• **WORK TO COMPLETE**:
Please reproduce every line of the records below, character for character, with nothing changed, added, or left out.

Dataset entries:
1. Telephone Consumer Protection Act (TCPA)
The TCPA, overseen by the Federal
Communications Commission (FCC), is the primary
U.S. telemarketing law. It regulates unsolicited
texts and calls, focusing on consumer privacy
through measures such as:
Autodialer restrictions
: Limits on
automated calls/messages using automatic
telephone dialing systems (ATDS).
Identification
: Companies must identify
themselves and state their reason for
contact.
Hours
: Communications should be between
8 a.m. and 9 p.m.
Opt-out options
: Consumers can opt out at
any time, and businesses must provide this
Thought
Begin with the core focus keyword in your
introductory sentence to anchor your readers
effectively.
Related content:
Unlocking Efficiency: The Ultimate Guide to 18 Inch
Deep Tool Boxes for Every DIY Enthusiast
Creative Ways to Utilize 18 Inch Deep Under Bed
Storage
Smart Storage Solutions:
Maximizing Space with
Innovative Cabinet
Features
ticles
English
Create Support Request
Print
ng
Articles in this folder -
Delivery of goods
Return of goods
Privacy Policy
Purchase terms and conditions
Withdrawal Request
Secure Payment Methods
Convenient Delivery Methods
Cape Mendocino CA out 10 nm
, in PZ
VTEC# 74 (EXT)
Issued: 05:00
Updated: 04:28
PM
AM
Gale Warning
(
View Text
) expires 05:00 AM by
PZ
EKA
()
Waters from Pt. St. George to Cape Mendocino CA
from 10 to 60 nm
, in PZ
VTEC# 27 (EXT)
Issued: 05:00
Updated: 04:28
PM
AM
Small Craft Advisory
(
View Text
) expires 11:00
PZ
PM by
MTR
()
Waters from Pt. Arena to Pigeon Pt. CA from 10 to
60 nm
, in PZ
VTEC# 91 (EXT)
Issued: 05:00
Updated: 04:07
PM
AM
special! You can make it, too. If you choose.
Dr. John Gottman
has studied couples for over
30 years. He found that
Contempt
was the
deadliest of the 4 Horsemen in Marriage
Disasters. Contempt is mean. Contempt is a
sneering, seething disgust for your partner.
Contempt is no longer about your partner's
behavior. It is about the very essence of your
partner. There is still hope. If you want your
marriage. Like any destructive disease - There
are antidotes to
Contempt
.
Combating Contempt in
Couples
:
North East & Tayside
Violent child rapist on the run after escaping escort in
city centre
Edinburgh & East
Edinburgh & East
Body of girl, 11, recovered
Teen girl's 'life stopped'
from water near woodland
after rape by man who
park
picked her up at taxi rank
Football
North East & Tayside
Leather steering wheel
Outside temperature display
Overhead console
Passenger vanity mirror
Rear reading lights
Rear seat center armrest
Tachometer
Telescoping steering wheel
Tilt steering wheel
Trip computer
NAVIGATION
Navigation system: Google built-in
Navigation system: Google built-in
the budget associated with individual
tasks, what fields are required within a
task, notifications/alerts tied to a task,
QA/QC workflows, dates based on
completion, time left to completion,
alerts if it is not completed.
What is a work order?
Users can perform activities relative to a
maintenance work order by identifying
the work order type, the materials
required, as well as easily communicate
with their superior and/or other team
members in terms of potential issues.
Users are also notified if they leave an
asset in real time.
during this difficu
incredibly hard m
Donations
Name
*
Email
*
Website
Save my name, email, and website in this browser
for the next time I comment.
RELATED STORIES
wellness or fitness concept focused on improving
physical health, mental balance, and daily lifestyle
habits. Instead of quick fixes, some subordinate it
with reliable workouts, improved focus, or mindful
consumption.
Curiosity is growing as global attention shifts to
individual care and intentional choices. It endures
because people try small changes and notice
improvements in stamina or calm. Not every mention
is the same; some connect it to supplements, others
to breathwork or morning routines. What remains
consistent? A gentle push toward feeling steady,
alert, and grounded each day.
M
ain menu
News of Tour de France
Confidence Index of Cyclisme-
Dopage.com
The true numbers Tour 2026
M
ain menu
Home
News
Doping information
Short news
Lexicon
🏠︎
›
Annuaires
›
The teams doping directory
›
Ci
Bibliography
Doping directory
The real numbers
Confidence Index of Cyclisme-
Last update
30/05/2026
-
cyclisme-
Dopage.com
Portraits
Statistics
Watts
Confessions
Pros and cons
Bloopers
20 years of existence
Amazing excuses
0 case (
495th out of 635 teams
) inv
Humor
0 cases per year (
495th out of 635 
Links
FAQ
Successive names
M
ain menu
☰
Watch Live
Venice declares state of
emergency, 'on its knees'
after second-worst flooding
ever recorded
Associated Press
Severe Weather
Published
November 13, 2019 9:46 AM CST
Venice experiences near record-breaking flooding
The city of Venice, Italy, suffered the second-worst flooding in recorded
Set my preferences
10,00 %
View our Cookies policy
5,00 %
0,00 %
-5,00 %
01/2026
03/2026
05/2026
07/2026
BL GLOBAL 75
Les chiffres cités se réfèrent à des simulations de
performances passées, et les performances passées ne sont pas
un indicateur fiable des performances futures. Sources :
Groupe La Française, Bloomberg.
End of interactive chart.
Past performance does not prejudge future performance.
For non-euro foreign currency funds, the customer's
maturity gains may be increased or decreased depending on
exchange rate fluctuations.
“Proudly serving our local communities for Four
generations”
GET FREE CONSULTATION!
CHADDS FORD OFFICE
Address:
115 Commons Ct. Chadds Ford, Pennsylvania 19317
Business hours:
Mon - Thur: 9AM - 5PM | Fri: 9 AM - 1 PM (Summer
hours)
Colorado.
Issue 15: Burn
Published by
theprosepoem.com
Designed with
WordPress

• **TASK ANSWER**:
1. Telephone Consumer Protection Act (TCPA)
The TCPA, overseen by the Federal
Communications Commission (FCC), is the primary
U.S. telemarketing law. It regulates unsolicited
texts and calls, focusing on consumer privacy
through measures such as:
Autodialer restrictions
: Limits on
automated calls/messages using automatic
telephone dialing systems (ATDS).
Identification
: Companies must identify
themselves and state their reason for
contact.
Hours
: Communications should be between
8 a.m. and 9 p.m.
Opt-out options
: Consumers can opt out at
any time, and businesses must provide this
Thought
Begin with the core focus keyword in your
introductory sentence to anchor your readers
effectively.
Related content:
Unlocking Efficiency: The Ultimate Guide to 18 Inch
Deep Tool Boxes for Every DIY Enthusiast
Creative Ways to Utilize 18 Inch Deep Under Bed
Storage
Smart Storage Solutions:
Maximizing Space with
Innovative Cabinet
Features
ticles
English
Create Support Request
Print
ng
Articles in this folder -
Delivery of goods
Return of goods
Privacy Policy
Purchase terms and conditions
Withdrawal Request
Secure Payment Methods
Convenient Delivery Methods
Cape Mendocino CA out 10 nm
, in PZ
VTEC# 74 (EXT)
Issued: 05:00
Updated: 04:28
PM
AM
Gale Warning
(
View Text
) expires 05:00 AM by
PZ
EKA
()
Waters from Pt. St. George to Cape Mendocino CA
from 10 to 60 nm
, in PZ
VTEC# 27 (EXT)
Issued: 05:00
Updated: 04:28
PM
AM
Small Craft Advisory
(
View Text
) expires 11:00
PZ
PM by
MTR
()
Waters from Pt. Arena to Pigeon Pt. CA from 10 to
60 nm
, in PZ
VTEC# 91 (EXT)
Issued: 05:00
Updated: 04:07
PM
AM
special! You can make it, too. If you choose.
Dr. John Gottman
has studied couples for over
30 years. He found that
Contempt
was the
deadliest of the 4 Horsemen in Marriage
Disasters. Contempt is mean. Contempt is a
sneering, seething disgust for your partner.
Contempt is no longer about your partner's
behavior. It is about the very essence of your
partner. There is still hope. If you want your
marriage. Like any destructive disease - There
are antidotes to
Contempt
.
Combating Contempt in
Couples
:
North East & Tayside
Violent child rapist on the run after escaping escort in
city centre
Edinburgh & East
Edinburgh & East
Body of girl, 11, recovered
Teen girl's 'life stopped'
from water near woodland
after rape by man who
park
picked her up at taxi rank
Football
North East & Tayside
Leather steering wheel
Outside temperature display
Overhead console
Passenger vanity mirror
Rear reading lights
Rear seat center armrest
Tachometer
Telescoping steering wheel
Tilt steering wheel
Trip computer
NAVIGATION
Navigation system: Google built-in
Navigation system: Google built-in
the budget associated with individual
tasks, what fields are required within a
task, notifications/alerts tied to a task,
QA/QC workflows, dates based on
completion, time left to completion,
alerts if it is not completed.
What is a work order?
Users can perform activities relative to a
maintenance work order by identifying
the work order type, the materials
required, as well as easily communicate
with their superior and/or other team
members in terms of potential issues.
Users are also notified if they leave an
asset in real time.
during this difficu
incredibly hard m
Donations
Name
*
Email
*
Website
Save my name, email, and website in this browser
for the next time I comment.
RELATED STORIES
wellness or fitness concept focused on improving
physical health, mental balance, and daily lifestyle
habits. Instead of quick fixes, some subordinate it
with reliable workouts, improved focus, or mindful
consumption.
Curiosity is growing as global attention shifts to
individual care and intentional choices. It endures
because people try small changes and notice
improvements in stamina or calm. Not every mention
is the same; some connect it to supplements, others
to breathwork or morning routines. What remains
consistent? A gentle push toward feeling steady,
alert, and grounded each day.
M
ain menu
News of Tour de France
Confidence Index of Cyclisme-
Dopage.com
The true numbers Tour 2026
M
ain menu
Home
News
Doping information
Short news
Lexicon
🏠︎
›
Annuaires
›
The teams doping directory
›
Ci
Bibliography
Doping directory
The real numbers
Confidence Index of Cyclisme-
Last update
30/05/2026
-
cyclisme-
Dopage.com
Portraits
Statistics
Watts
Confessions
Pros and cons
Bloopers
20 years of existence
Amazing excuses
0 case (
495th out of 635 teams
) inv
Humor
0 cases per year (
495th out of 635 
Links
FAQ
Successive names
M
ain menu
☰
Watch Live
Venice declares state of
emergency, 'on its knees'
after second-worst flooding
ever recorded
Associated Press
Severe Weather
Published
November 13, 2019 9:46 AM CST
Venice experiences near record-breaking flooding
The city of Venice, Italy, suffered the second-worst flooding in recorded
Set my preferences
10,00 %
View our Cookies policy
5,00 %
0,00 %
-5,00 %
01/2026
03/2026
05/2026
07/2026
BL GLOBAL 75
Les chiffres cités se réfèrent à des simulations de
performances passées, et les performances passées ne sont pas
un indicateur fiable des performances futures. Sources :
Groupe La Française, Bloomberg.
End of interactive chart.
Past performance does not prejudge future performance.
For non-euro foreign currency funds, the customer's
maturity gains may be increased or decreased depending on
exchange rate fluctuations.
“Proudly serving our local communities for Four
generations”
GET FREE CONSULTATION!
CHADDS FORD OFFICE
Address:
115 Commons Ct. Chadds Ford, Pennsylvania 19317
Business hours:
Mon - Thur: 9AM - 5PM | Fri: 9 AM - 1 PM (Summer
hours)
Colorado.
Issue 15: Burn
Published by
theprosepoem.com
Designed with
WordPress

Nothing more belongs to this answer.